_Stored data_
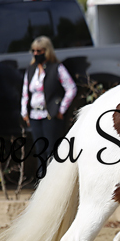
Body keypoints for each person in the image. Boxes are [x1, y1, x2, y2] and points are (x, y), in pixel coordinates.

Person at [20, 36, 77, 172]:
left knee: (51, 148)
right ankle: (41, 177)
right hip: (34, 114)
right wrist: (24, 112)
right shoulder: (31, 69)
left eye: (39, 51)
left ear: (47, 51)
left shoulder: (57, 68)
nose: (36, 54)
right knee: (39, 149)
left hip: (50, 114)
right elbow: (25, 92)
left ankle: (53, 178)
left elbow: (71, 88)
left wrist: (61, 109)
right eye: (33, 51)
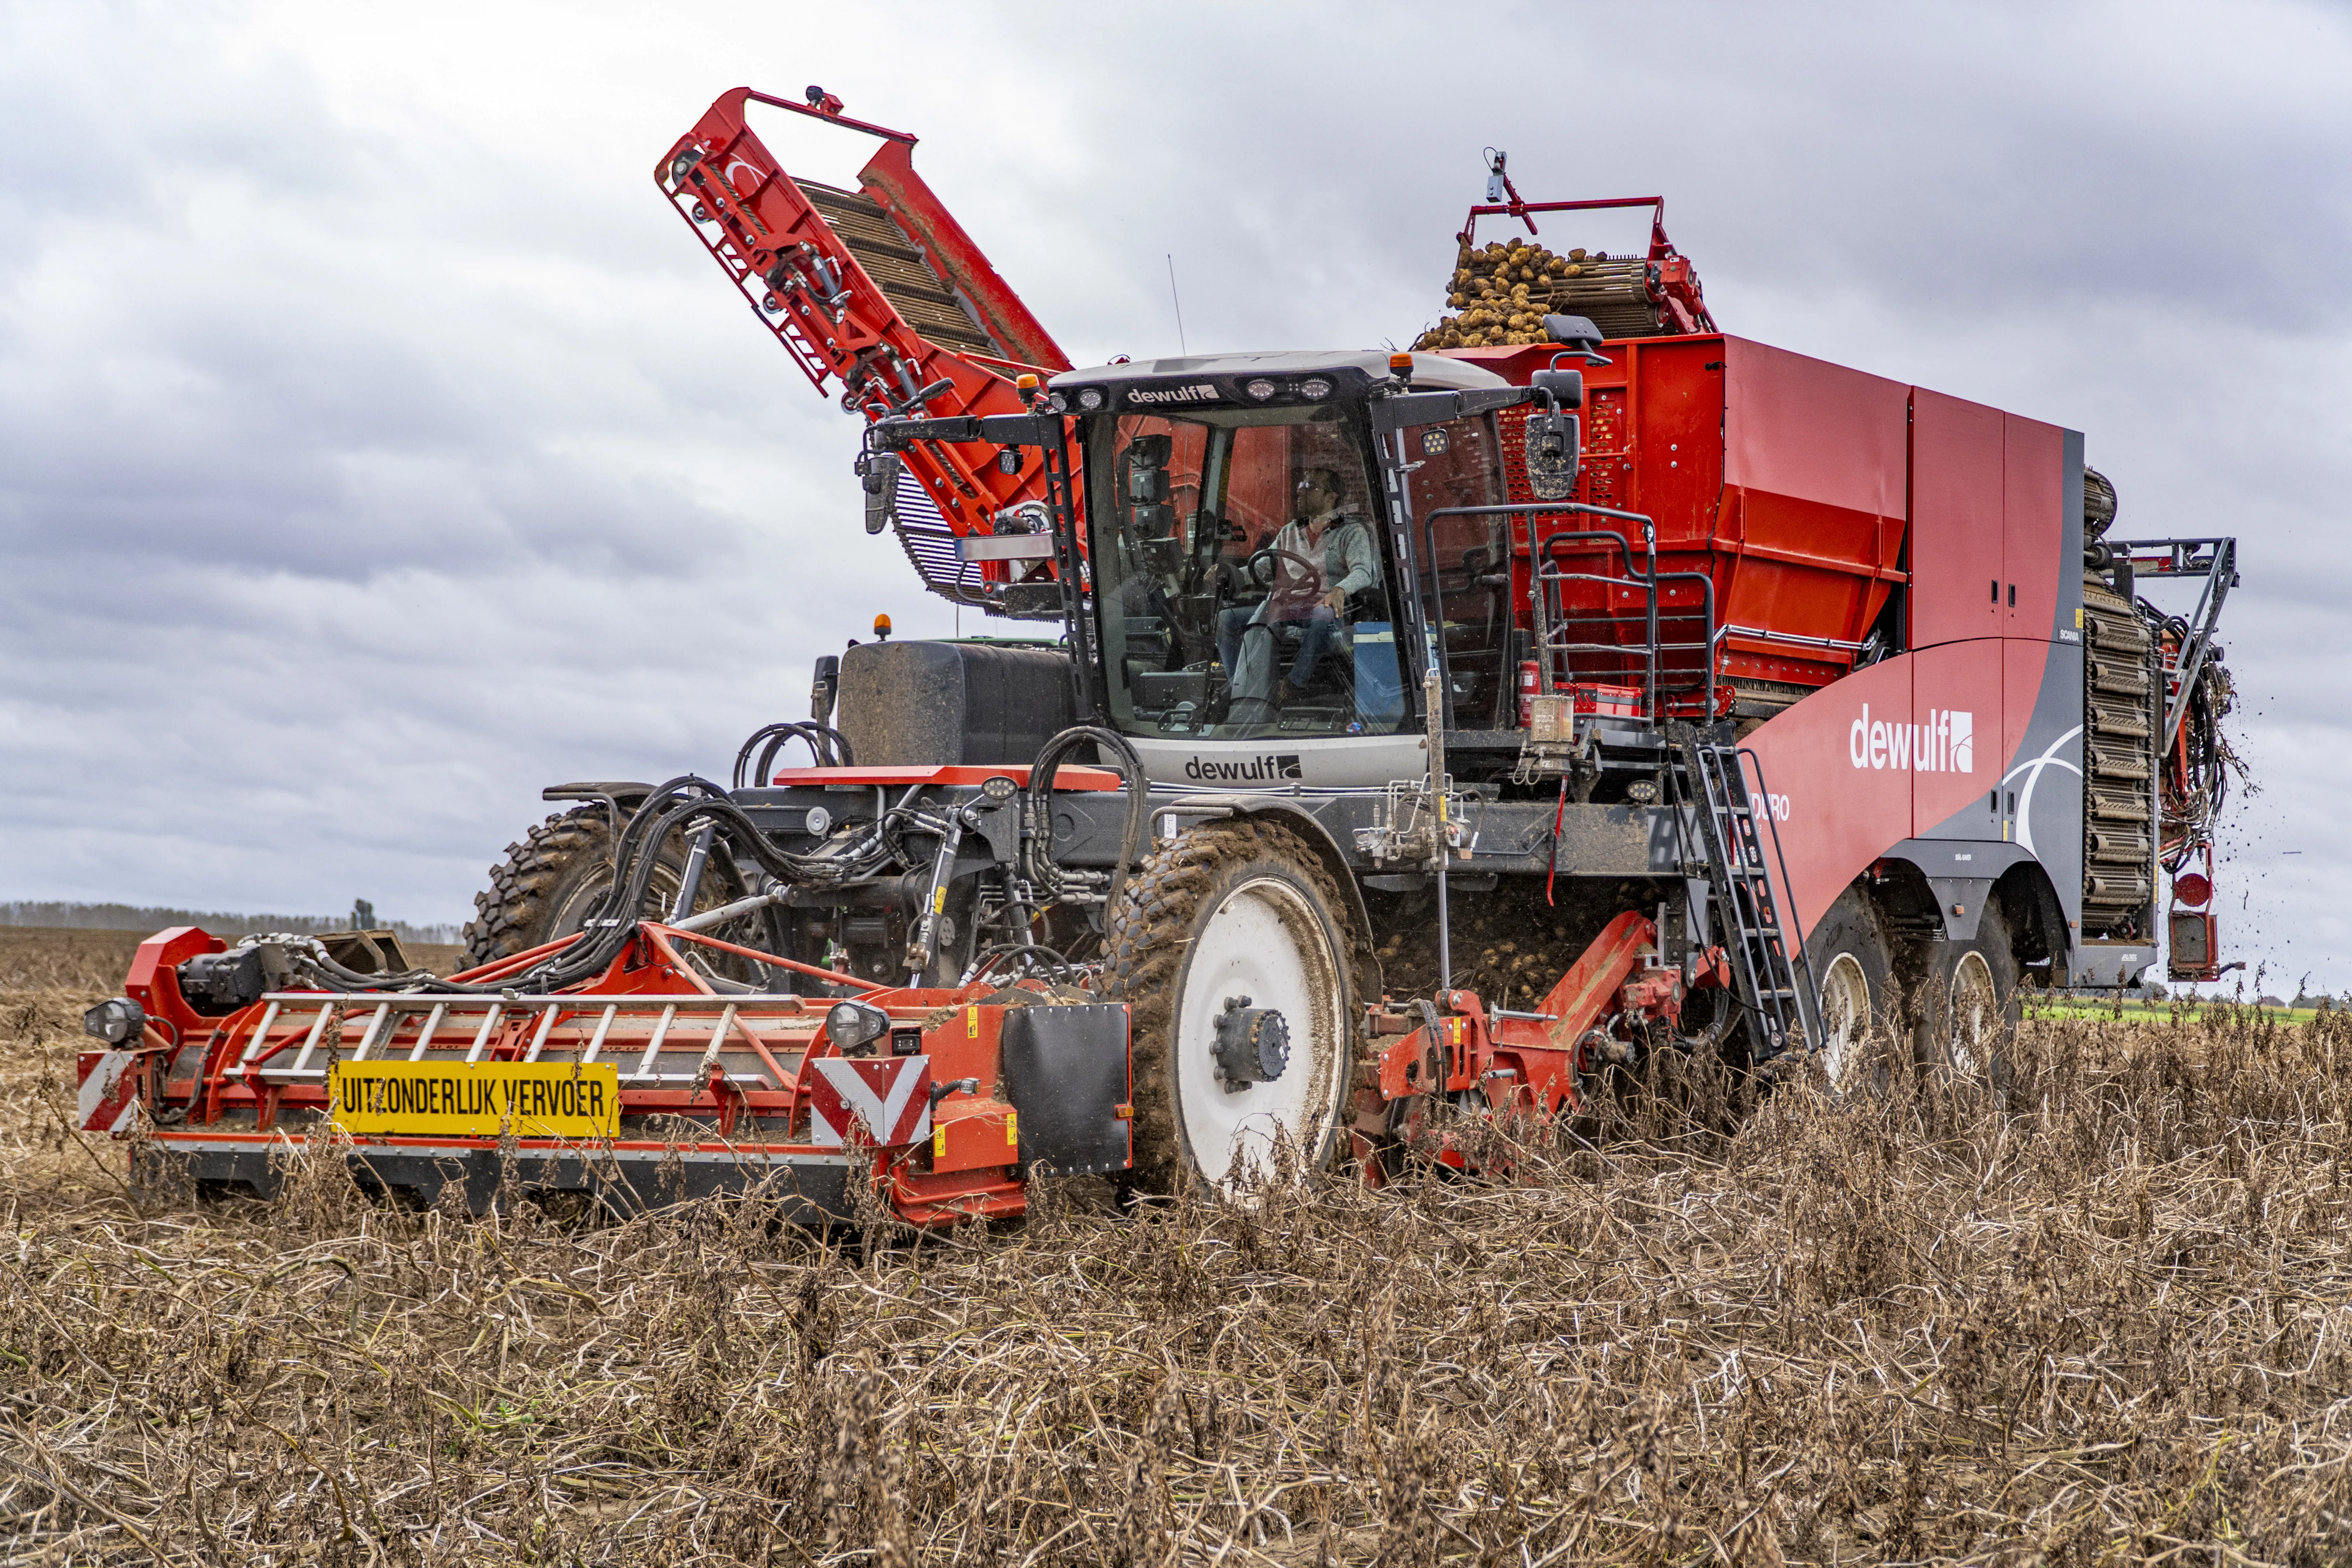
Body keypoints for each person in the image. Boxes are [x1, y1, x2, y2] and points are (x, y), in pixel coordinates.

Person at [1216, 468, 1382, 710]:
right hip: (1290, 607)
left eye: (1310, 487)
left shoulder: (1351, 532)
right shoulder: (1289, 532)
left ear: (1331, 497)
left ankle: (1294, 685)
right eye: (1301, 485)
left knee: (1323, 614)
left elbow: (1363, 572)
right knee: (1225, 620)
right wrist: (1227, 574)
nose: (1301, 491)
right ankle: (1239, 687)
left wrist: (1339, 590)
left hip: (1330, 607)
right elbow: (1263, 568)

_TASK OBJECTIVE_
Repeat all of the entries word for word, but omit the pictures.

_EXERCISE RESPONSE_
Body keypoints for each person in the image. Boxes are [x1, y1, x2, y2] and points are (x, y), in pixel coordinates.

Person at [20, 36, 77, 172]:
left knee: (51, 148)
right ankle: (41, 177)
right hip: (34, 114)
right wrist: (24, 112)
right shoulder: (31, 69)
left eye: (39, 51)
left ear: (47, 51)
left shoulder: (57, 68)
nose: (36, 54)
right knee: (39, 149)
left hip: (50, 114)
right elbow: (25, 92)
left ankle: (53, 178)
left elbow: (71, 88)
left wrist: (61, 109)
right eye: (33, 51)
Body keypoints for each person in the image. Boxes are [x1, y1, x2, y2] and points are (x, y), in pixel coordinates.

Person at [1216, 468, 1382, 710]:
right hip: (1290, 607)
left eye: (1310, 487)
left shoulder: (1351, 532)
right shoulder: (1289, 532)
left ear: (1331, 497)
left ankle: (1294, 685)
right eye: (1301, 485)
left knee: (1323, 614)
left elbow: (1363, 572)
right knee: (1225, 620)
right wrist: (1227, 574)
nose: (1301, 491)
right ankle: (1239, 687)
left wrist: (1339, 590)
left hip: (1330, 607)
right elbow: (1263, 568)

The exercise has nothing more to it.